(TEXT UNDER STUDY begins)

Are there any others out there like me? Am I the only one? I thought one person was going to get into a fight about it. I did apologize when it happened. After three strikes, I was out.
 
It's not you it's the people that think nothing of running in front of the wheelchair. Both my daughters push themselves and they have people jump in front of them all the time. Once a man fell in my oldest daughters lap when she was 11 and he got up and started walking away like nothing ever happened until a woman walking by that saw it grabbed his arm and pulled him back and to him to tell her he was sorry for being a jerk.

Cindy
 
Michigan said:
Once a man fell in my oldest daughters lap when she was 11 and he got up and started walking away like nothing ever happened until a woman walking by that saw it grabbed his arm and pulled him back and to him to tell her he was sorry for being a jerk.

Cindy
My DD has had someone "hovering" over her lap. The woman had backed up to take a picture and ended up sort of crouching just inches from being on DD's lap.
 
What you just discribed is very, very common in areas that have alot of people. Don't feel bad NONE of it was your fault. We don't aploigize much anymore because "THEY" always think that the party with the wheelchair is at fault. "THEY" would never think that since they were not looking around as they are talking to others that it is our responability to watch out for them.
Untill that happens it's just a part of life in a wheelchair.
 
We find this even happens here in our main city when we go shopping. people just seem oblivious to wheelchairs. my poor son keeps apologising but now (sorry if this sounds really rude) but I just keep pushing and if they haven't got the manners to stop walking right in front of the chair then bump :rotfl:
 
Michigan said:
It's not you it's the people that think nothing of running in front of the wheelchair.

Sometimes it is the driver. I was standing nearly still in a huge crowd leaving Bear in the Big Blue House when a teenager drove his grandma's wheelchair right into my achilles. Do they have to make those foot rests razor sharp? I tried not to react, but it really hurt. Anyway, I recovered, and sometimes I accidentally run into people who haven't jumped out in front of me with the stroller, too. I would be lying if I said that never happened, especially at Disney. I just apologize and try to drive a little slower.
 
It's both.
I got run into by my DD in her power wheelchair in Target the other day. She had been following me all over the store at low speed while I was pushing a cart. When I said we were ready to leave, she got excited. When she gets excited, she can go into an extension pattern, which means she has to work really hard to avoid pushing on her joystick and driving fast. She was doing fine at keeping a distance until I had to stop suddenly because someone came out of an aisle right in front of me. She couldn't stop that fast and ran into me. I ended up with a nice bruise (now, that's an oxymoron) and a circular area where the skin was scraped off my leg.

My fault for telling her we were ready to go when we were in a crowded space, her fault for going too fast and following me too closely, my fault for stopping quickly, the person's fault who pulled out in front of me for pulling out of an aisle without checking "traffic".
In other words, enough fault to go around.

(TEXT UNDER STUDY ends)

Copy out the passage of the forum thread from "I got run into" up to and including "off my leg.". Rely on the forum thread alone.

(INFORMATION SHOWN begins)

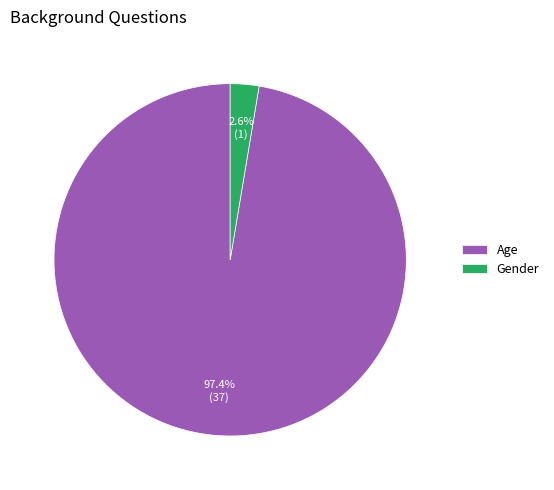

What is the majority slice?

Age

(INFORMATION SHOWN ends)

▸ **ANSWER SECTION**:
I got run into by my DD in her power wheelchair in Target the other day. She had been following me all over the store at low speed while I was pushing a cart. When I said we were ready to leave, she got excited. When she gets excited, she can go into an extension pattern, which means she has to work really hard to avoid pushing on her joystick and driving fast. She was doing fine at keeping a distance until I had to stop suddenly because someone came out of an aisle right in front of me. She couldn't stop that fast and ran into me. I ended up with a nice bruise (now, that's an oxymoron) and a circular area where the skin was scraped off my leg.